Amanda’s point on the ‘Mixed Method’ approach, using art in combination with a more traditional method, seems like a good first step in further bridging arts and peacebuilding. I specifically thought of Lederach’s Elicitive Approach, in which the participant is a resource, not a recipient, the peacebuilder acts as a catalyst and a facilitator, rather than an expert in the field [2]. From this place the participant and the peacebuilder begin to co-create knowledge, engage in critical reflection, and work together for change. Shank and Schirch use the example of a Poetry Dialogue Project in New York in which young poets interacted intergenerationally with older poets from diverse cultures. This process encouraged cultural exchange which fostered cross-cultural respect, involving both the artists and the audience. This artistic process could be coupled with participatory action research, as they share common values, to bring forward a mixed method peacebuilding evaluation.


[1] Michael Shank, and Lisa Schirch. “Arts and Peace: Strategic Arts-based Peacebuilding.” ECP: Escola de Cultura de Pau, 2008. 1.

[2] Shank et al, Arts, 11.

Thank you for your comments, dbkropf.

Arts-based methods can indeed be more culturally appropriate and far-reaching than other methods, though Western assumptions and definitions of the word “art” can still cause arts processes to disempower and reduce participant dignity, just as Western methods can. Furthermore, it is equally problematic to implement any art form without proper knowledge of and sensitivity to the particular meanings, histories, narratives, and underlying nuances that local populations associate with that form. Implementing arts-based processes without an awareness of what an art form or piece means to people (especially if different groups have different or conflicting meanings attached to the form or piece) can alienate as well.
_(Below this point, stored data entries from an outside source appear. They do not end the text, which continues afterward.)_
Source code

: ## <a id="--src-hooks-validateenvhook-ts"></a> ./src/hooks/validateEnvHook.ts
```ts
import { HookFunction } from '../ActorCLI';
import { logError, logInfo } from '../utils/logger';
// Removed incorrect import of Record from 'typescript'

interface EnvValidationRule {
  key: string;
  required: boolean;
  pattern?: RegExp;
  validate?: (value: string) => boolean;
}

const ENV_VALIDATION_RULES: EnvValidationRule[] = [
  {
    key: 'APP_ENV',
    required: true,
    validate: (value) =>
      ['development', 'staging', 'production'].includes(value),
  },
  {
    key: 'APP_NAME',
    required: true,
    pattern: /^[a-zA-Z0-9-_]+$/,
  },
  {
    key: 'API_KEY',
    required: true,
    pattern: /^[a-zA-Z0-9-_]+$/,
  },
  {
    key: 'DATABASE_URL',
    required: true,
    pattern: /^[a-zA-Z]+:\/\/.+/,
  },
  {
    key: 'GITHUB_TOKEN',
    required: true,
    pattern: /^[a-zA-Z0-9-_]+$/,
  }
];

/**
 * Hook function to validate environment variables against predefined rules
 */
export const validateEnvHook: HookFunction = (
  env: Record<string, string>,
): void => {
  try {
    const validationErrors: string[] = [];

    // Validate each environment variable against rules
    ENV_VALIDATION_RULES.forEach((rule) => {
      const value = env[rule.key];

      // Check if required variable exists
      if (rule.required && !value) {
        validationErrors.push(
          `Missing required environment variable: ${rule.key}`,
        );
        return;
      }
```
This is related to your question, and the arts can indeed exacerbate conflict. The distinction between art and propaganda can be blurry at best. Sensitivity to conflict dynamics is key to effective arts-based and arts-informed evaluation. I think the Do No Harm Framework is a great tool to use, especially since it forces us to recognize how we can both worsen and ameliorate a conflict situation through both what we do and how we do it. I also think that a rigorous and participatory analysis of context prior to and during project design can teach us about how art forms have been used by groups in conflict in the past, and about the legacies these forms have for each group in conflict. In addition, since the arts in evaluation is a mixture of peacebuilding evaluation and arts-based peacebuilding, it might be helpful to look at what researchers and practitioners in both fields have to say about best practices, ethics, maximizing effectiveness, and reducing the risk of causing harm. For example, Cynthia Cohen of Brandeis University has developed a wonderful toolkit for artist-peacebuilders that provides useful guidelines and critical questions aimed at supporting effective arts-based peacebuilding work:

I also recently heard Colleen Duggan of the International Development Research Centre speak of ethics in peacebuilding evaluation in a Thursday talk on the Network for Peacebuilding Evaluation.